* Task description *
Omit the pictures. Print each entry below exactly.

##### Excerpted records #####

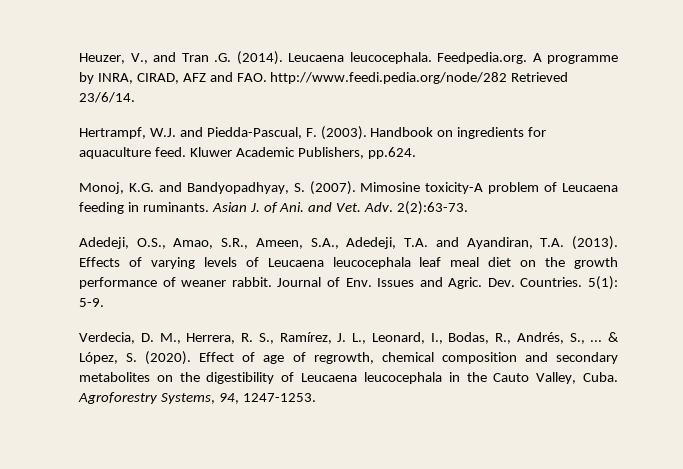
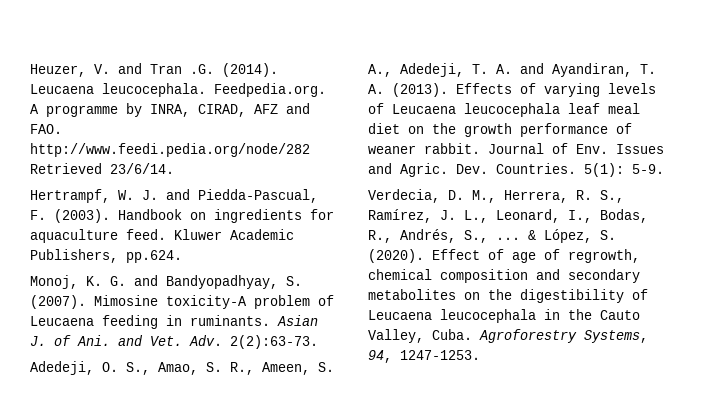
[130,53,148,64] V., -> [94,64,110,74] V.
[149,128,176,137] W.J. -> [118,190,158,200] W. J.
[128,183,154,192] K.G. -> [86,276,126,286] K. G.
[136,237,565,249] O.S., Amao, S.R., Ameen, S.A., Adedeji, T.A. and Ayandiran, T.A. -> [102,362,334,375] [368,63,656,77] [368,84,384,94] O. S., Amao, S. R., Ameen, S. A., Adedeji, T. A. and Ayandiran, T. A.

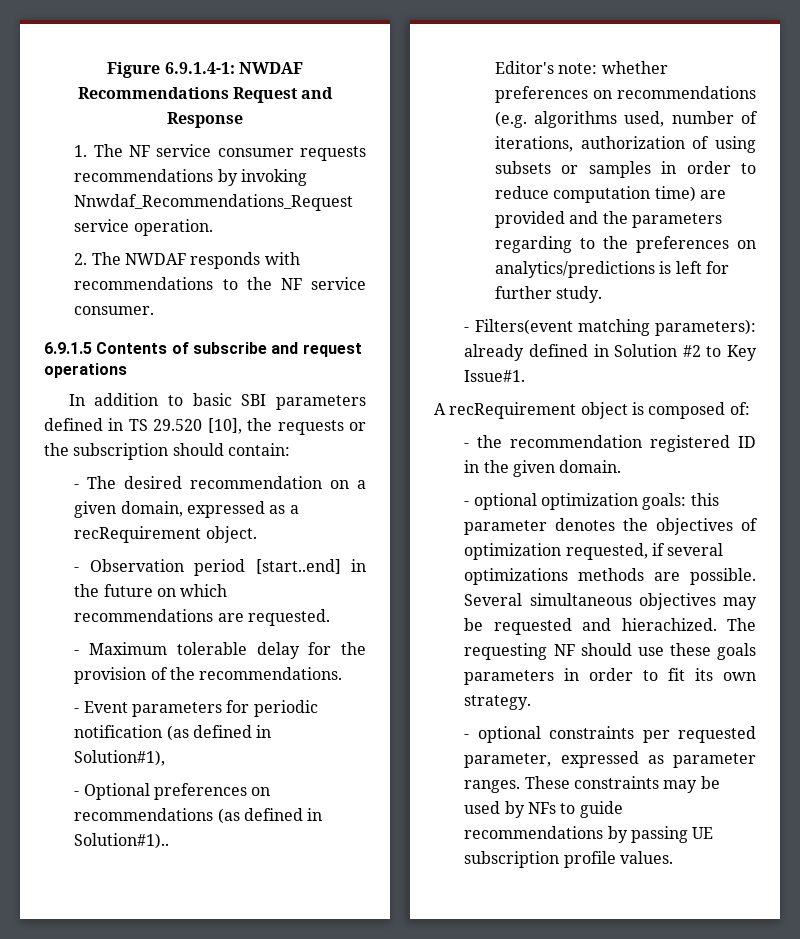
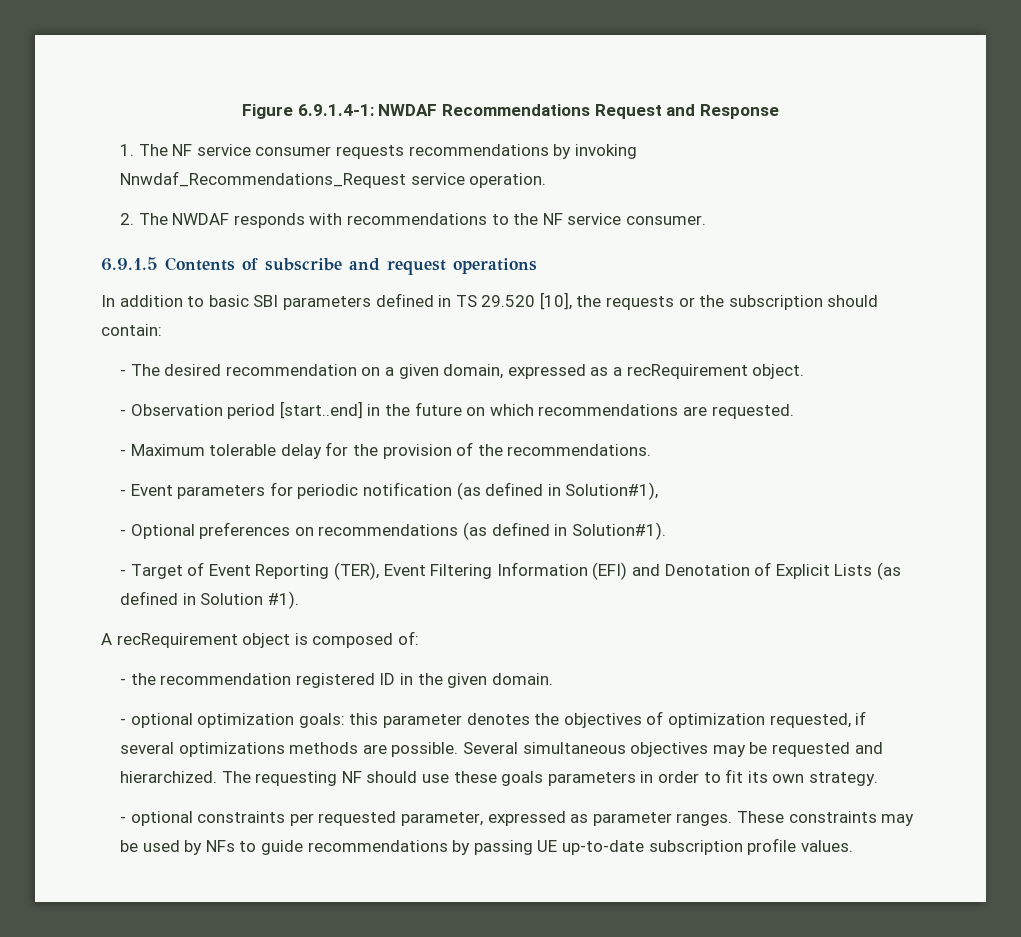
[74,833,170,849] [494,61,668,74] [494,86,756,103] [494,111,758,128] [494,136,756,153] [494,161,756,178] [494,186,726,203] [494,211,722,228] [494,236,756,253] [494,261,729,278] [494,286,603,303] [464,319,756,336] [464,344,757,361] [464,370,526,382] Solution#1).. // Editor's note: whether preferences on recommendations (e.g. algorithms used, number of iterations, authorization of using subsets or samples in order to reduce computation time) are provided and the parameters regarding to the preferences on analytics/predictions is left for further study. // - Filters(event matching parameters): already defined in Solution #2 to Key Issue#1. -> [571,522,666,540] [120,562,901,580] [120,591,299,609] Solution#1). // - Target of Event Reporting (TER), Event Filtering Information (EFI) and Denotation of Explicit Lists (as defined in Solution #1).
[621,618,717,631] hierachized. -> [120,771,218,783] hierarchized.
(714, 833) none -> [562,840,645,855] up-to-date

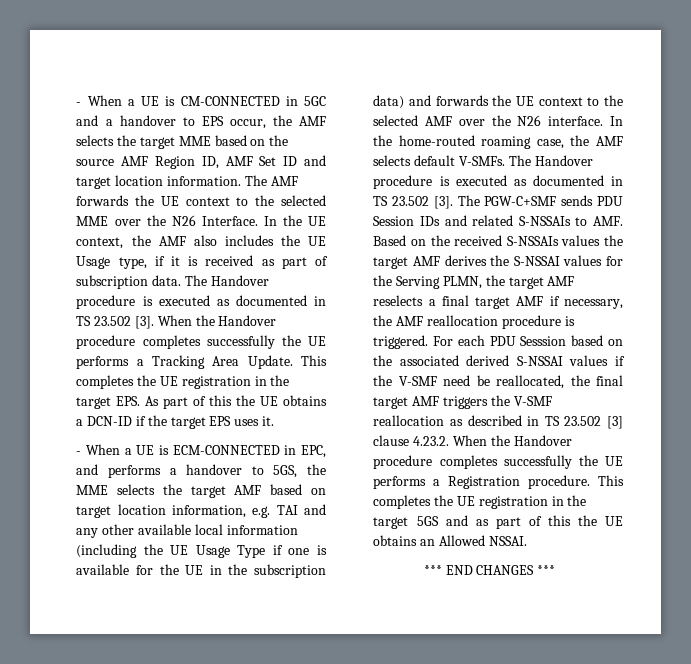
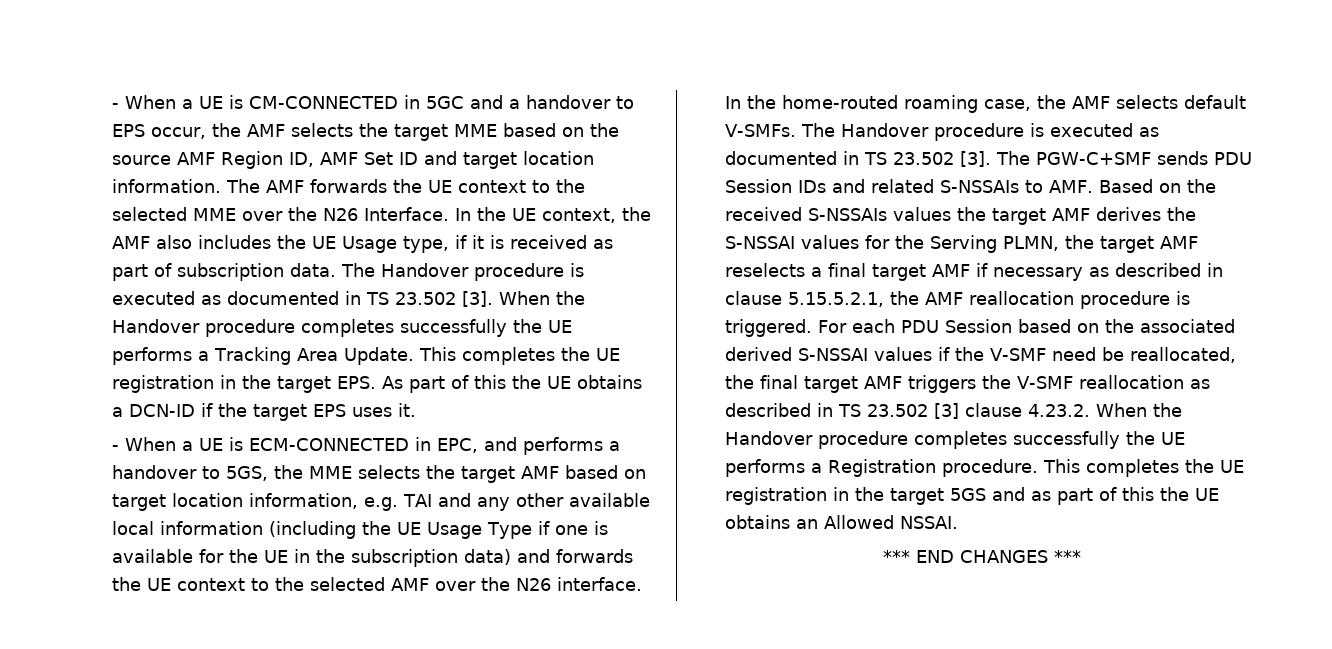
[564,299,623,309] necessary, -> [992,263,1223,281] [724,291,884,307] necessary as described in clause 5.15.5.2.1,
[520,336,567,346] Sesssion -> [944,319,1012,333] Session

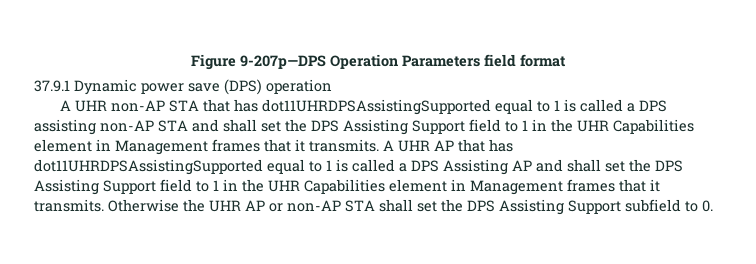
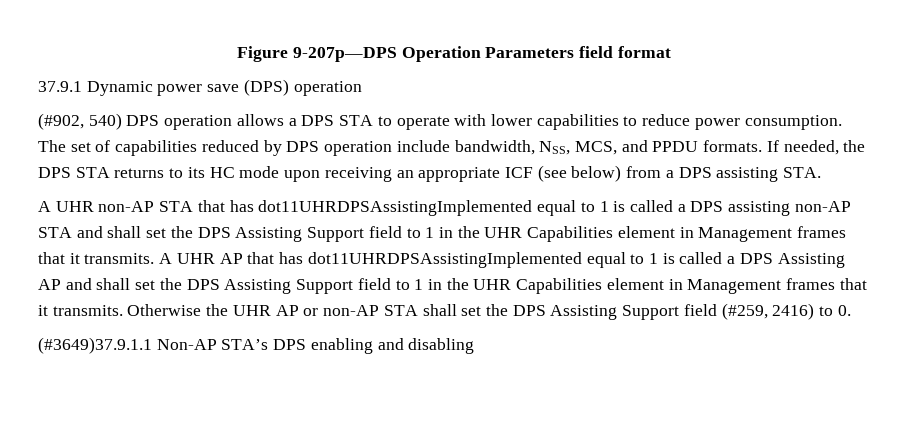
(332, 86) none -> [38,113,842,130] [38,140,866,156] [38,165,822,182] // (#902, 540) DPS operation allows a DPS STA to operate with lower capabilities to reduce power consumption. The set of capabilities reduced by DPS operation include bandwidth, NSS, MCS, and PPDU formats. If needed, the DPS STA returns to its HC mode upon receiving an appropriate ICF (see below) from a DPS assisting STA.
[261,99,491,115] dot11UHRDPSAssistingSupported -> [258,200,533,216] dot11UHRDPSAssistingImplemented
[34,159,263,175] dot11UHRDPSAssistingSupported -> [307,252,582,268] dot11UHRDPSAssistingImplemented
[625,199,681,212] subfield -> [683,303,815,320] field (#259, 2416)
(713, 206) none -> [38,337,475,354] // (#3649)37.9.1.1 Non-AP STA’s DPS enabling and disabling

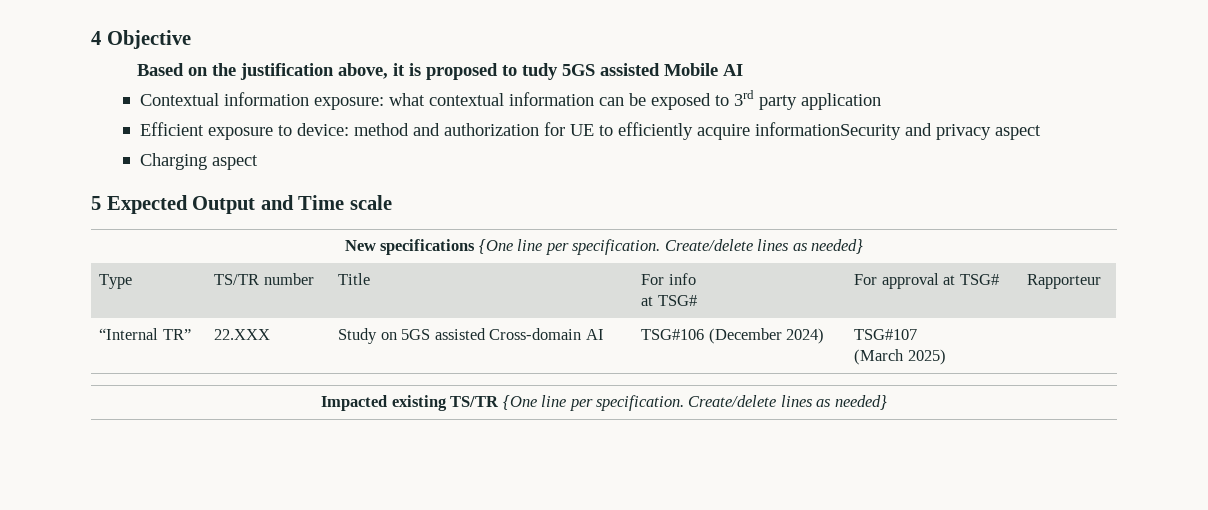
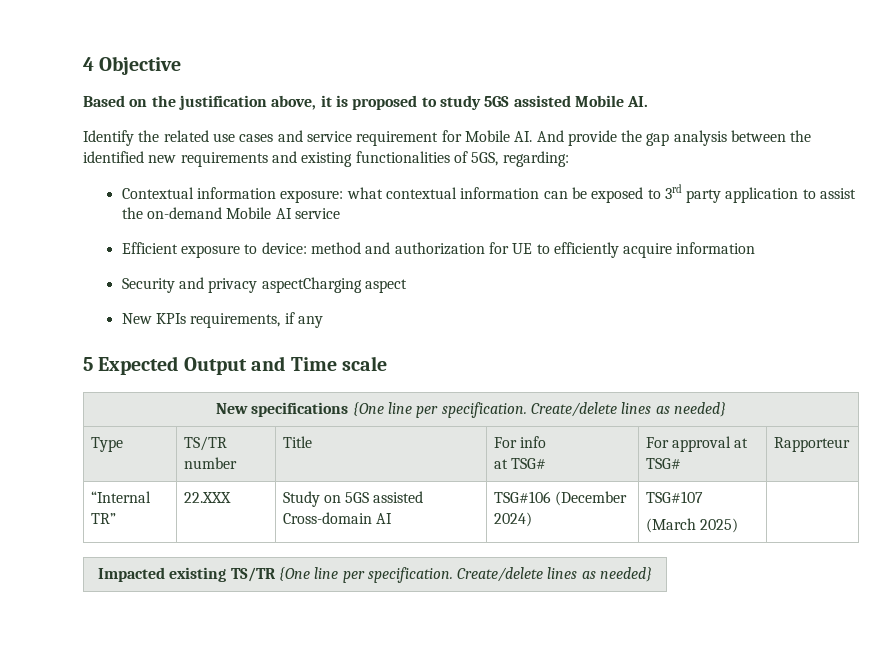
[522,63,559,80] tudy -> [439,95,481,110] study
[723,64,744,76] AI -> [627,96,649,107] [83,130,812,146] [83,151,569,167] AI. // Identify the related use cases and service requirement for Mobile AI. And provide the gap analysis between the identified new requirements and existing functionalities of 5GS, regarding:
(881, 101) none -> [802,188,857,199] [121,207,340,219] to assist the on-demand Mobile AI service
[754,122,901,140] informationSecurity -> [676,242,756,254] [121,278,175,293] information // Security
[994,125,1041,140] [139,153,258,170] aspect // Charging aspect -> [261,277,407,293] [121,312,323,328] aspectCharging aspect // New KPIs requirements, if any

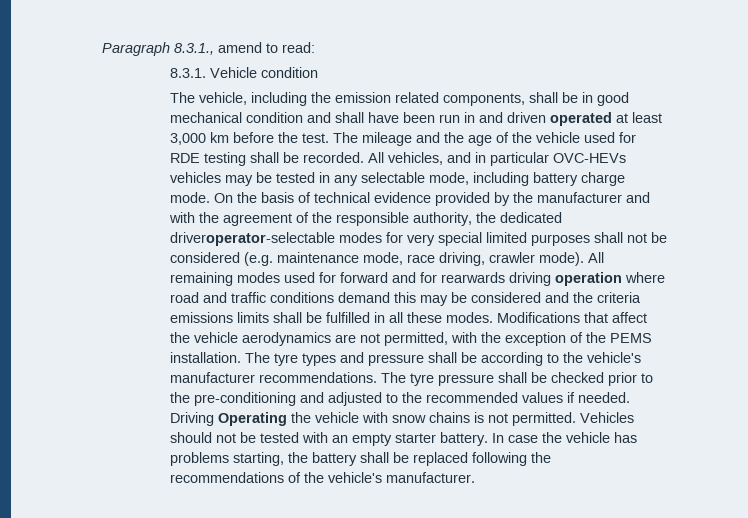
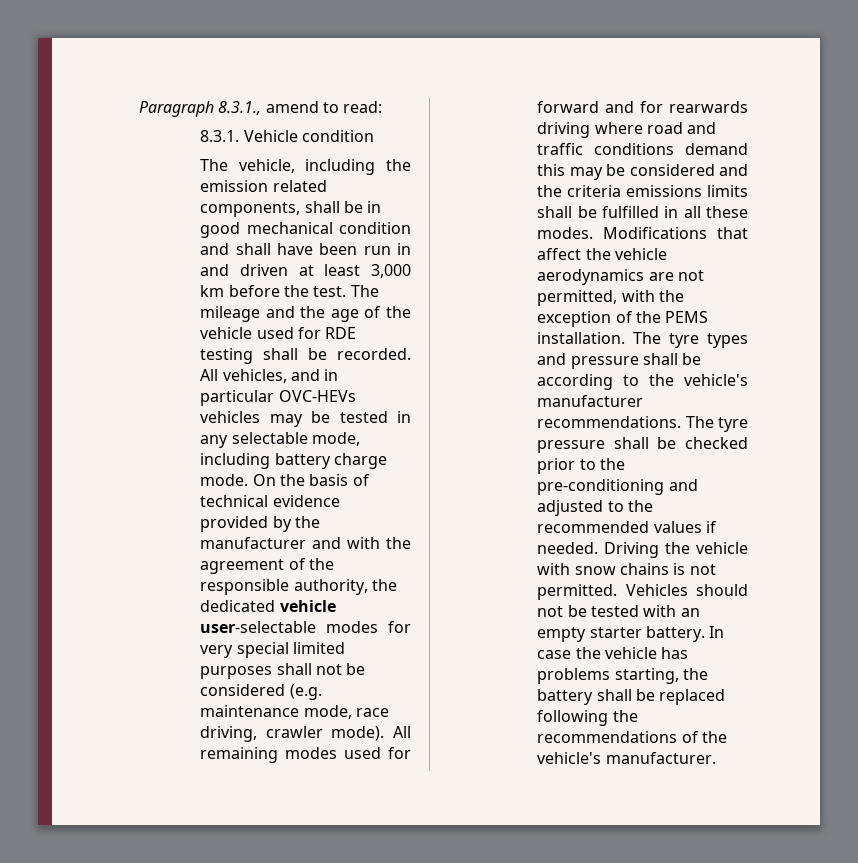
[549,112,612,126] operated -> (288, 270) none
[169,232,335,246] driveroperator-selectable -> [279,600,336,612] [200,621,317,633] vehicle user-selectable
[554,272,622,286] operation -> (591, 130) none
[217,412,287,426] Operating -> (660, 550) none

#####

* Answer box *
[130,53,148,64] V., -> [94,64,110,74] V.
[149,128,176,137] W.J. -> [118,190,158,200] W. J.
[128,183,154,192] K.G. -> [86,276,126,286] K. G.
[136,237,565,249] O.S., Amao, S.R., Ameen, S.A., Adedeji, T.A. and Ayandiran, T.A. -> [102,362,334,375] [368,63,656,77] [368,84,384,94] O. S., Amao, S. R., Ameen, S. A., Adedeji, T. A. and Ayandiran, T. A.

[74,833,170,849] [494,61,668,74] [494,86,756,103] [494,111,758,128] [494,136,756,153] [494,161,756,178] [494,186,726,203] [494,211,722,228] [494,236,756,253] [494,261,729,278] [494,286,603,303] [464,319,756,336] [464,344,757,361] [464,370,526,382] Solution#1).. // Editor's note: whether preferences on recommendations (e.g. algorithms used, number of iterations, authorization of using subsets or samples in order to reduce computation time) are provided and the parameters regarding to the preferences on analytics/predictions is left for further study. // - Filters(event matching parameters): already defined in Solution #2 to Key Issue#1. -> [571,522,666,540] [120,562,901,580] [120,591,299,609] Solution#1). // - Target of Event Reporting (TER), Event Filtering Information (EFI) and Denotation of Explicit Lists (as defined in Solution #1).
[621,618,717,631] hierachized. -> [120,771,218,783] hierarchized.
(714, 833) none -> [562,840,645,855] up-to-date

[564,299,623,309] necessary, -> [992,263,1223,281] [724,291,884,307] necessary as described in clause 5.15.5.2.1,
[520,336,567,346] Sesssion -> [944,319,1012,333] Session

(332, 86) none -> [38,113,842,130] [38,140,866,156] [38,165,822,182] // (#902, 540) DPS operation allows a DPS STA to operate with lower capabilities to reduce power consumption. The set of capabilities reduced by DPS operation include bandwidth, NSS, MCS, and PPDU formats. If needed, the DPS STA returns to its HC mode upon receiving an appropriate ICF (see below) from a DPS assisting STA.
[261,99,491,115] dot11UHRDPSAssistingSupported -> [258,200,533,216] dot11UHRDPSAssistingImplemented
[34,159,263,175] dot11UHRDPSAssistingSupported -> [307,252,582,268] dot11UHRDPSAssistingImplemented
[625,199,681,212] subfield -> [683,303,815,320] field (#259, 2416)
(713, 206) none -> [38,337,475,354] // (#3649)37.9.1.1 Non-AP STA’s DPS enabling and disabling

[522,63,559,80] tudy -> [439,95,481,110] study
[723,64,744,76] AI -> [627,96,649,107] [83,130,812,146] [83,151,569,167] AI. // Identify the related use cases and service requirement for Mobile AI. And provide the gap analysis between the identified new requirements and existing functionalities of 5GS, regarding:
(881, 101) none -> [802,188,857,199] [121,207,340,219] to assist the on-demand Mobile AI service
[754,122,901,140] informationSecurity -> [676,242,756,254] [121,278,175,293] information // Security
[994,125,1041,140] [139,153,258,170] aspect // Charging aspect -> [261,277,407,293] [121,312,323,328] aspectCharging aspect // New KPIs requirements, if any

[549,112,612,126] operated -> (288, 270) none
[169,232,335,246] driveroperator-selectable -> [279,600,336,612] [200,621,317,633] vehicle user-selectable
[554,272,622,286] operation -> (591, 130) none
[217,412,287,426] Operating -> (660, 550) none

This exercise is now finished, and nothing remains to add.